DATA EXTRACTS Start Marker

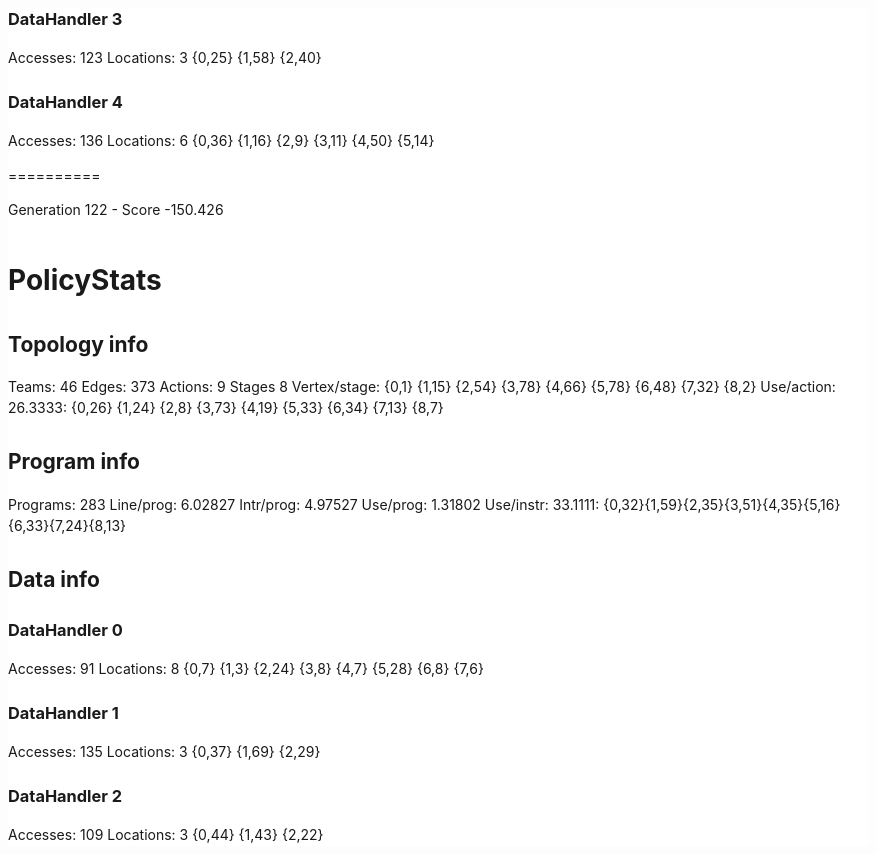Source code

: ### DataHandler 3
Accesses:	123
Locations:	3
{0,25} {1,58} {2,40} 

### DataHandler 4
Accesses:	136
Locations:	6
{0,36} {1,16} {2,9} {3,11} {4,50} {5,14} 


==========

Generation 122 - Score -150.426

# PolicyStats
## Topology info
Teams:		46
Edges:		373
Actions:	9
Stages		8
Vertex/stage:	{0,1} {1,15} {2,54} {3,78} {4,66} {5,78} {6,48} {7,32} {8,2} 
Use/action:	26.3333: {0,26} {1,24} {2,8} {3,73} {4,19} {5,33} {6,34} {7,13} {8,7} 

## Program info
Programs:	283
Line/prog:	6.02827
Intr/prog:	4.97527
Use/prog:	1.31802
Use/instr:	33.1111: {0,32}{1,59}{2,35}{3,51}{4,35}{5,16}{6,33}{7,24}{8,13}

## Data info

### DataHandler 0
Accesses:	91
Locations:	8
{0,7} {1,3} {2,24} {3,8} {4,7} {5,28} {6,8} {7,6} 

### DataHandler 1
Accesses:	135
Locations:	3
{0,37} {1,69} {2,29} 

### DataHandler 2
Accesses:	109
Locations:	3
{0,44} {1,43} {2,22}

DATA EXTRACTS End Marker

• [TASK OBJECTIVE] Copy out every line of the records above word for word, leaving out the pictures.

• [SOLUTION TO THIS TASK]
Source code

: ### DataHandler 3
Accesses:	123
Locations:	3
{0,25} {1,58} {2,40} 

### DataHandler 4
Accesses:	136
Locations:	6
{0,36} {1,16} {2,9} {3,11} {4,50} {5,14} 


==========

Generation 122 - Score -150.426

# PolicyStats
## Topology info
Teams:		46
Edges:		373
Actions:	9
Stages		8
Vertex/stage:	{0,1} {1,15} {2,54} {3,78} {4,66} {5,78} {6,48} {7,32} {8,2} 
Use/action:	26.3333: {0,26} {1,24} {2,8} {3,73} {4,19} {5,33} {6,34} {7,13} {8,7} 

## Program info
Programs:	283
Line/prog:	6.02827
Intr/prog:	4.97527
Use/prog:	1.31802
Use/instr:	33.1111: {0,32}{1,59}{2,35}{3,51}{4,35}{5,16}{6,33}{7,24}{8,13}

## Data info

### DataHandler 0
Accesses:	91
Locations:	8
{0,7} {1,3} {2,24} {3,8} {4,7} {5,28} {6,8} {7,6} 

### DataHandler 1
Accesses:	135
Locations:	3
{0,37} {1,69} {2,29} 

### DataHandler 2
Accesses:	109
Locations:	3
{0,44} {1,43} {2,22}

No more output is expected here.